╭─ GIVEN PASSAGE

While our arrival at this point in the history of IT is understandable, if local IT departments are going to survive the coming era of commodification of services, we need to become the “Enabler of Information Services.” We need to recognize that all of our effort in creating tightly restricted, highly standardized, easily replicated computing environments—efforts which might have had us applauding ourselves for our efficiency and contemporary thinking as recently as two or three years ago—are, if not already irrelevant, soon to be irrelevant. We have perfected the art of delivering standardized IT at just the right time to hand off that art to a set of vendors, who are busy preparing a dizzying suite of options for us to choose from. For most use-cases, our customers will soon be well-served without us. We will come to need very few hard IT skills in our IT departments, e.g., perhaps nothing more than a liaison service with technical expertise, a service desk, and experts in local customization. This last point is key. Our collective futures as IT departments lie in (a) our ability to source our commodity services wisely; (b) the ongoing need to provide hands-on local assistance and education to our customers; and (c) our ability to provide them with the flexibility and customization we have spent the last three decades denying them. We must focus on providing specifically those services which cannot be provided by others, for any service which can be provided by others will be provided by others in the immediate future, and these service providers will be more cost-effective than we will be.

╰─
╭─ MATERIAL SHOWN

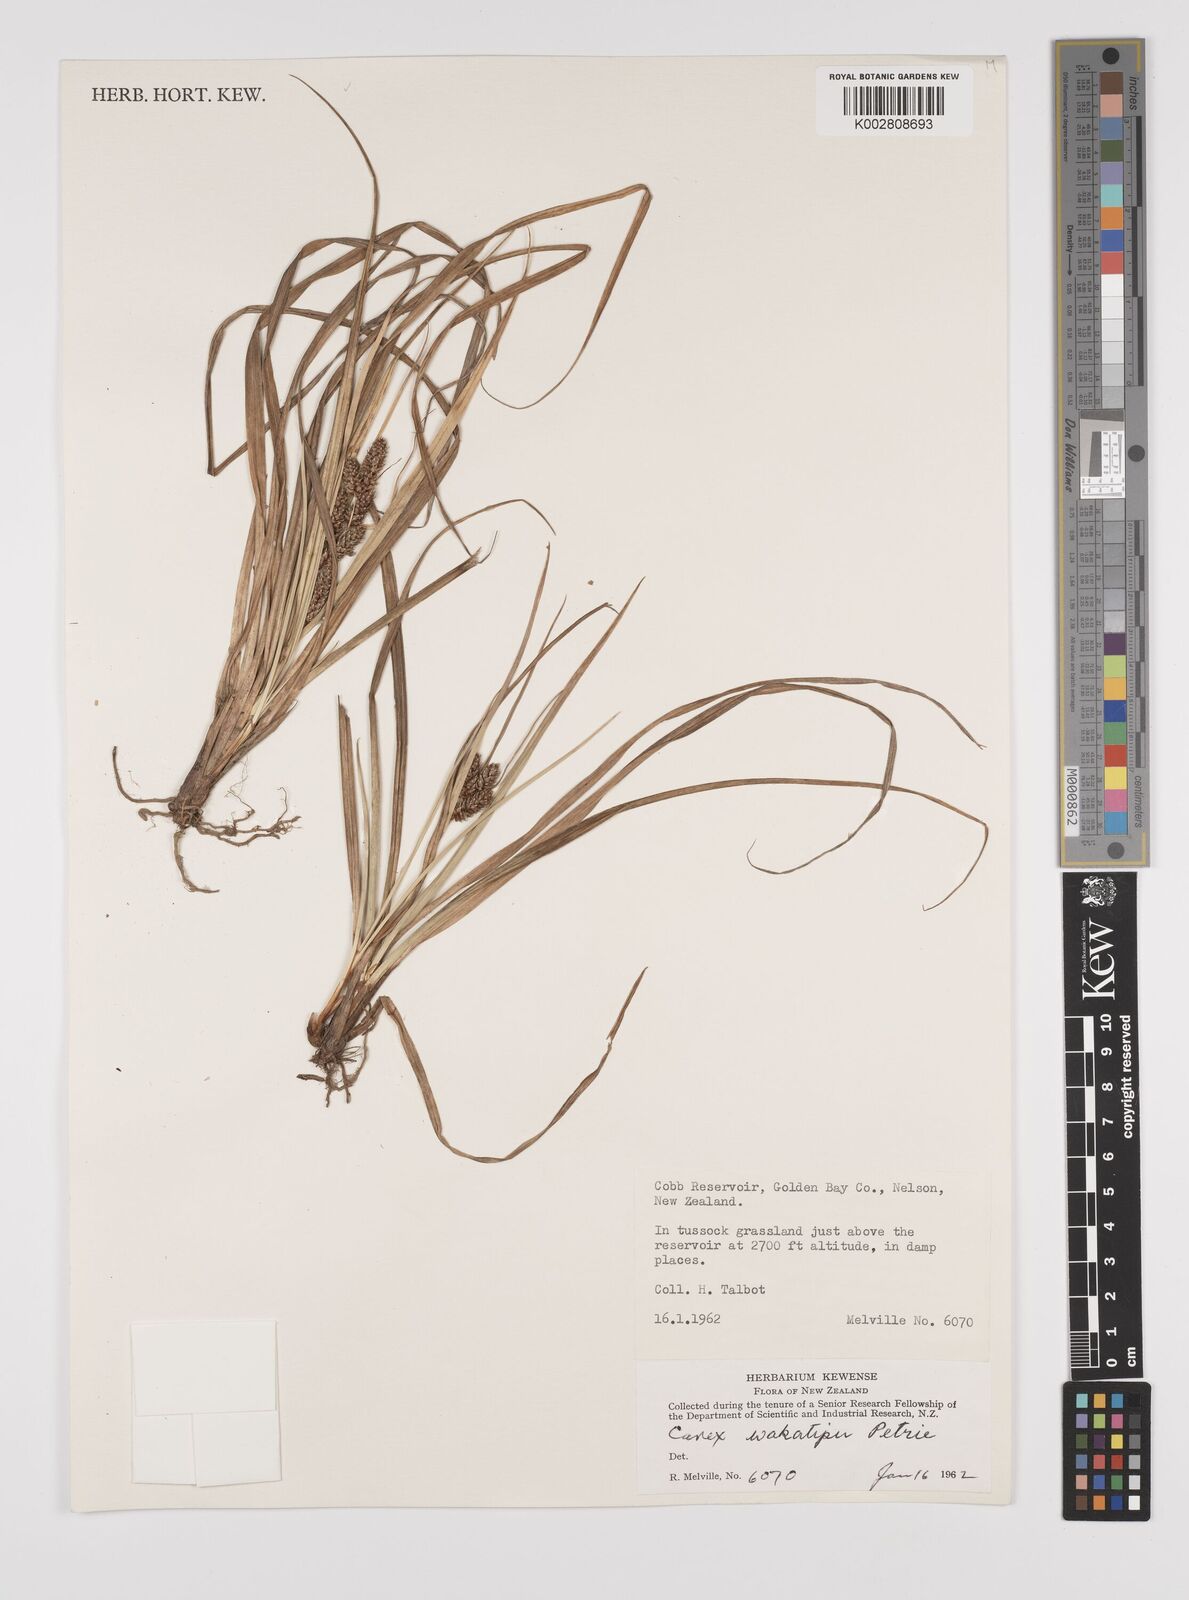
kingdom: Plantae
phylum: Tracheophyta
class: Liliopsida
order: Poales
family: Cyperaceae
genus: Carex
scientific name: Carex wakatipu
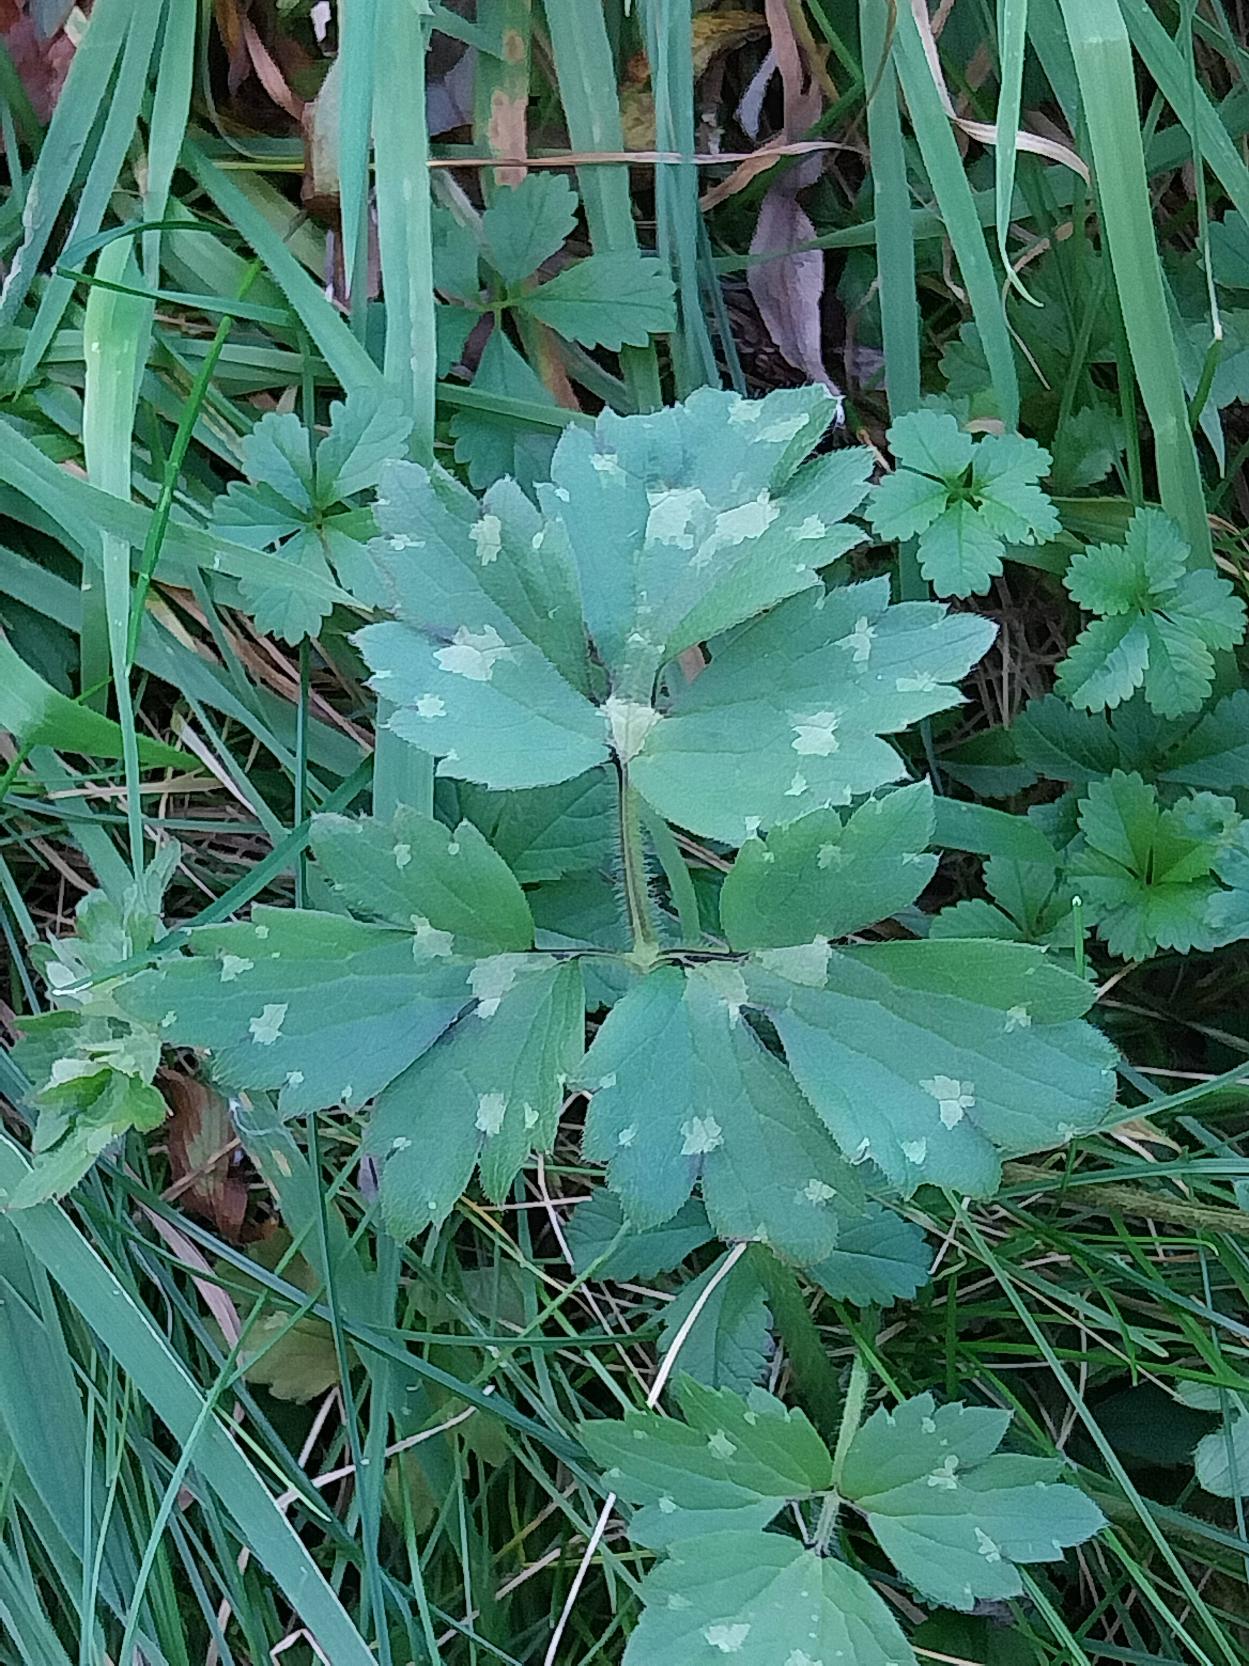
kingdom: Plantae
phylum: Tracheophyta
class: Magnoliopsida
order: Ranunculales
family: Ranunculaceae
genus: Ranunculus
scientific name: Ranunculus repens
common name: Lav ranunkel
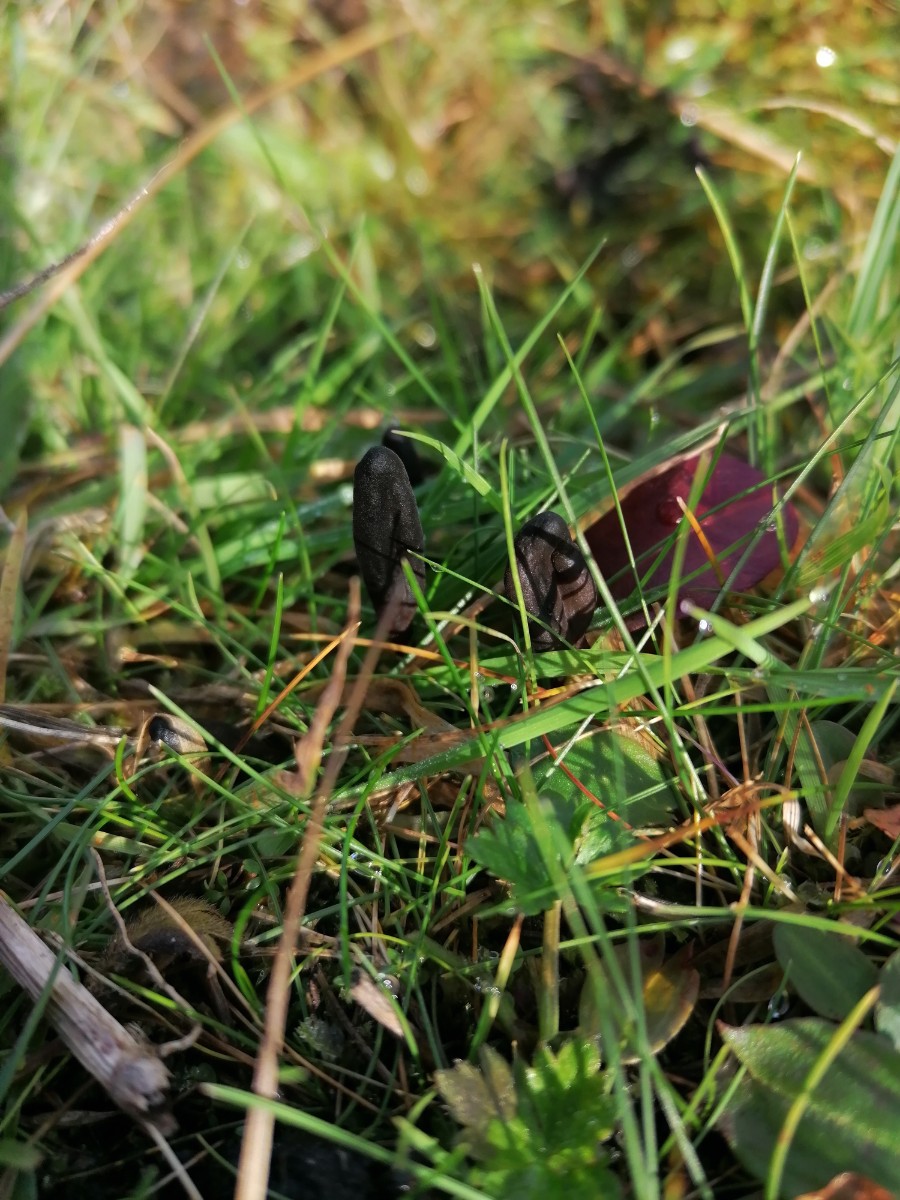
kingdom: Fungi
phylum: Ascomycota
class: Geoglossomycetes
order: Geoglossales
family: Geoglossaceae
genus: Geoglossum
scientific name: Geoglossum
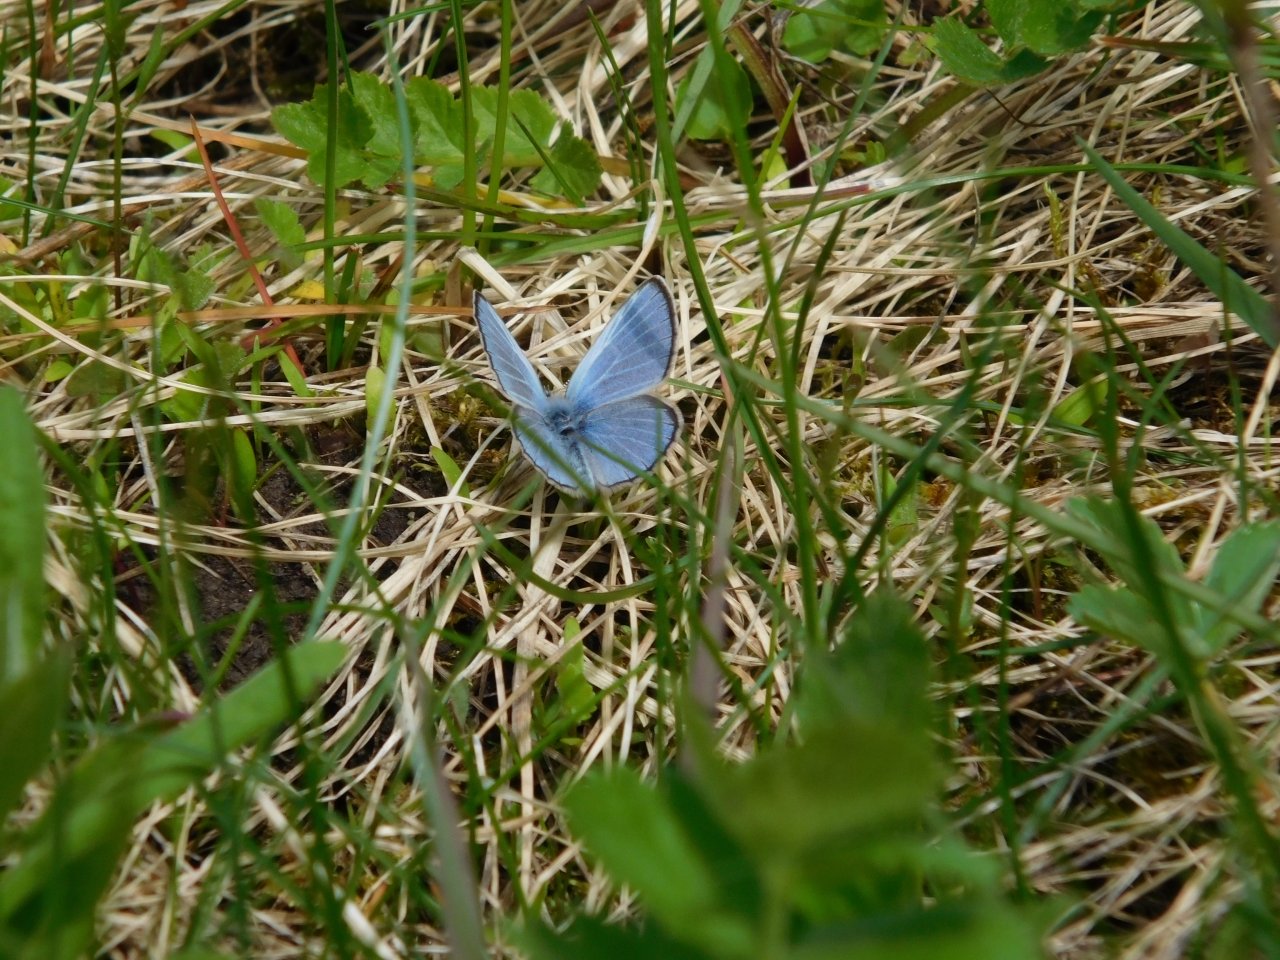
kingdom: Animalia
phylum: Arthropoda
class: Insecta
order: Lepidoptera
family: Lycaenidae
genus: Glaucopsyche
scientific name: Glaucopsyche lygdamus
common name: Silvery Blue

╰─

● **REQUIRED WORK**
a - According to the passage on IT departments, why must these departments concentrate on services that no one else can provide? Answer in one to three sentences.
b - Quote the records from the line with "order: Ranunculales" through the last line of the records, omitting the pictures.
The text and the records are unrelated to each other.

● **ANSWERS PROVIDED**
a - Any service that others can provide will soon be provided by others. Those outside providers will also be more cost-effective than local IT departments.

b -
order: Ranunculales
family: Ranunculaceae
genus: Ranunculus
scientific name: Ranunculus repens
common name: Lav ranunkel
kingdom: Fungi
phylum: Ascomycota
class: Geoglossomycetes
order: Geoglossales
family: Geoglossaceae
genus: Geoglossum
scientific name: Geoglossum
kingdom: Animalia
phylum: Arthropoda
class: Insecta
order: Lepidoptera
family: Lycaenidae
genus: Glaucopsyche
scientific name: Glaucopsyche lygdamus
common name: Silvery Blue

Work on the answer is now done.